Tina Donahue said...

I had no idea you had music in your background, Tim. Fascinating post. I'm always amazed at how musicians/artists compose songs. They seem so intricate to me because I know zip about the field. But it is similar to writing. Fans often ask how I plot and pull everything together. The best I can tell them is that it's like a puzzle. I would imagine composing is the same.

jean hart stewart said...

Fascinating, Tim, and just thinking of some of those old tunes is romantic. Can't really understand how some of the clanging sounds of today music could set the same mood,,Thanks for an enjoyable post.

Fiona McGier said...

My Dad was a HUGE music fan...in fact her moved to Chicago when he crossed "the pond" from Scotland, to be near the blues musicians he'd been listening to for years, buying their 78s as imports. He got to meet many of his idols, like B.B.King and Louis Armstrong.

He also loved classical music and told me that when Ravel's Bolero was first played the audience was shocked!

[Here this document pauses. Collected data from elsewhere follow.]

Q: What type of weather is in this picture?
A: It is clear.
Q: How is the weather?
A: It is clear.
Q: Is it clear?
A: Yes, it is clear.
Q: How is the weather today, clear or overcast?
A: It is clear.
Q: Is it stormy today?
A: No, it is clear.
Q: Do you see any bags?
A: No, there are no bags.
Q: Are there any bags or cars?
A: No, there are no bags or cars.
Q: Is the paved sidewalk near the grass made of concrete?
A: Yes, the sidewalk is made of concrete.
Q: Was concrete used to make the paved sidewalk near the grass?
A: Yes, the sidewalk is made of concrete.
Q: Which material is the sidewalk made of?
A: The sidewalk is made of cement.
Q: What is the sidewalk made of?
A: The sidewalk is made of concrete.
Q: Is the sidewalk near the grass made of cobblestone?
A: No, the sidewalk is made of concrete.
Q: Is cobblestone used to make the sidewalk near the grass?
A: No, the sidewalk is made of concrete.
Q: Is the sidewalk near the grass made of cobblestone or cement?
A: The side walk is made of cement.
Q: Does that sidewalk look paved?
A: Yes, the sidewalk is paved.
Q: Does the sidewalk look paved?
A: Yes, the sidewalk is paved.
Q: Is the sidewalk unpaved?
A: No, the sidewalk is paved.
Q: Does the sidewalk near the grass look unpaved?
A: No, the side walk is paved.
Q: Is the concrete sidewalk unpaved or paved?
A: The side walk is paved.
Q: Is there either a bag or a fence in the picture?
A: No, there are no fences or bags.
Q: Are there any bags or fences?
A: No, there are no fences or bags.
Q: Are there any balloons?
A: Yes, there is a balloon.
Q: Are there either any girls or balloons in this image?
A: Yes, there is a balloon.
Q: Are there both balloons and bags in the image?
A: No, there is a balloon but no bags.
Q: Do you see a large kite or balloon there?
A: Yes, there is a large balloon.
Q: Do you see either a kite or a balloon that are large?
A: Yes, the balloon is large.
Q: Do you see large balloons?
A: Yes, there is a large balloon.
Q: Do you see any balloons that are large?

Absolutely shocked! As I listened to it, I asked him why. He told me that it mimics the act of sex: first it's so quiet you almost can't hear it, then it gets steadily more intense with each repetition. There's only a slight variation once in a while, otherwise it's the same tune over and over again until it reaches such a grand crescendo that it literally "explodes" with sound!

Now that I'm old and know more about such things, I'd have to say it's the musical depiction of a male's sexual experience, because if it was the female's, there would be repeated explosions, each one bigger than the last one, until the huge one...then there'd still be "after-shocks" of tiny ones that gradually abated to a satisfied hum. Why doesn't someone compose that?

Oh, and my husband prefers LP sound also, but he sacrifices for the convenience of I-Pods.

Tim Smith said...

Tina, you're right about composing/arranging being akin to plotting a story - it's all about putting the pieces in the right order, like a puzzle.

Fiona, if Bolero had been composed any time after the 19th century it wouldn't come across as sexist LOL. Keep in mind that Ravel was a horny Frenchman, so... I had heard your analogy in college but never saw it put to such funny use as in that movie. Proves my point that Blake Edwards was one of the wittiest sceenwriters of all time.